I can't see any other way we only use gas for hot water and heating and we need the hot water.

Mil has offered to buy us an oil filled radiator for christmas so we can heat the lounge at least.

The energy supplier wants to up the dd from £55 per month to £92 I either cut back or go back to normal hours at work, which isn't even a possibility right now.

have looked at other companies and they are all the same or more

Grockle Sat 10-Nov-12 19:22:22

Fuel prices are shocking. I'm worried because I get so cold & cannot warm up. I need the heating on 24/7 which obviously we can't do. I've been looking for a heated throw so I can be warmed from the electric blanket under the bottom sheet and the throw for the top but they're really expensive.

I'm worn out but in a good way today. DS has requested a pyjama day tomorrow so, whilst I should encourage him to go to the remembrance day service with Beavers, or to football, I'm not. I think we need a day together. We're going to make christmas cakes and watch crappy tv. I'm really looking forward to it!

fuzzpig Sat 10-Nov-12 19:31:38

Our direct debit is doubling too sad hoping that now we have new windows - as opposed to the rotting wooden ones with several broken vacuums (some panes actually had an inch of water in them!) - we won't need the heating on so much.
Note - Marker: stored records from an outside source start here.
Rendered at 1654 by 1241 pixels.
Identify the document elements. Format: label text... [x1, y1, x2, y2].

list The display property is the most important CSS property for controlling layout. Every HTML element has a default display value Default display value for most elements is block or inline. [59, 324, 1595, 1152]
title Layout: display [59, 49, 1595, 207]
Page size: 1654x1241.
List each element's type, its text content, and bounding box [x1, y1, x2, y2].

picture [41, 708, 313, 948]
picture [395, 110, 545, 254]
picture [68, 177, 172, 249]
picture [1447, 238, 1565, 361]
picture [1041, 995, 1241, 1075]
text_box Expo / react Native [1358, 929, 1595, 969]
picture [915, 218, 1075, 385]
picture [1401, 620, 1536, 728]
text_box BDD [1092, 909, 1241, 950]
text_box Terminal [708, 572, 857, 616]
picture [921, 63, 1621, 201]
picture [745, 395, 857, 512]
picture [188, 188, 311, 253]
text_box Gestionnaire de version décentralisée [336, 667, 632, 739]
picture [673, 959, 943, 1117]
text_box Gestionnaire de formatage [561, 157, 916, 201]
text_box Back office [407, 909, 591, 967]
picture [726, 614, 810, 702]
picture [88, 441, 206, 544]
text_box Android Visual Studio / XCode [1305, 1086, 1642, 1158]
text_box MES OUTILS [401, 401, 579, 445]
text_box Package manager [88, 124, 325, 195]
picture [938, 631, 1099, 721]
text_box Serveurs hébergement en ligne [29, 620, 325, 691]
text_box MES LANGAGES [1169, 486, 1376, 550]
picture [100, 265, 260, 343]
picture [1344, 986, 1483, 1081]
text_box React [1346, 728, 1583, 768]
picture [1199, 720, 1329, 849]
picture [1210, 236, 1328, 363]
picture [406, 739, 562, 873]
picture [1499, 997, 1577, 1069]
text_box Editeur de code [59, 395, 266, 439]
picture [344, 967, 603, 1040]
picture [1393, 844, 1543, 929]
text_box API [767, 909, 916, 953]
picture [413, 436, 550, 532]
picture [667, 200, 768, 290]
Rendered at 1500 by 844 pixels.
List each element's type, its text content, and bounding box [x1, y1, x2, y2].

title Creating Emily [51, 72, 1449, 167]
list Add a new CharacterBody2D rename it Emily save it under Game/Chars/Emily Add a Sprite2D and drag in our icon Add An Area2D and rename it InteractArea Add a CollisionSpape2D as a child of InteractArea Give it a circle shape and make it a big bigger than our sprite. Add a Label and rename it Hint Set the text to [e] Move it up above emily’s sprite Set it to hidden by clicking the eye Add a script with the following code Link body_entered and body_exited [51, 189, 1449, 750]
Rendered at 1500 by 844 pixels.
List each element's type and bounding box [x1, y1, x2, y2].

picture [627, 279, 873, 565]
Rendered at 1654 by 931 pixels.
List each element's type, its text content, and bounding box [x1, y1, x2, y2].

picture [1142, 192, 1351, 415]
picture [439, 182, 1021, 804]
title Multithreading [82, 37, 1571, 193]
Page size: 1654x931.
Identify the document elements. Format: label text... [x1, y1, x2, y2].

As long as the landlords don't put the rent up again we will manage confused

DH got me some nice slipper socks today as regular socks just don't cut it. DSDs are staying this weekend and one has got a new giraffe onesie to wear for comic relief. They look warm - I'm tempted... blush

Pyjama day sounds lovely. We have pretty much had a week of them as the DCs have been off school with chesty coughs and in the case of my 3yo, tonsillitis sad

Grockle Sat 10-Nov-12 22:03:24

I live in my onesie! My mum bought me one and it;s SO comfy & warm. I don't sleep in it but wear it in the evening when I'm freezing. It's great because there's no exposed skin so no draughts but going for a wee is a bit of a palava and very chilly!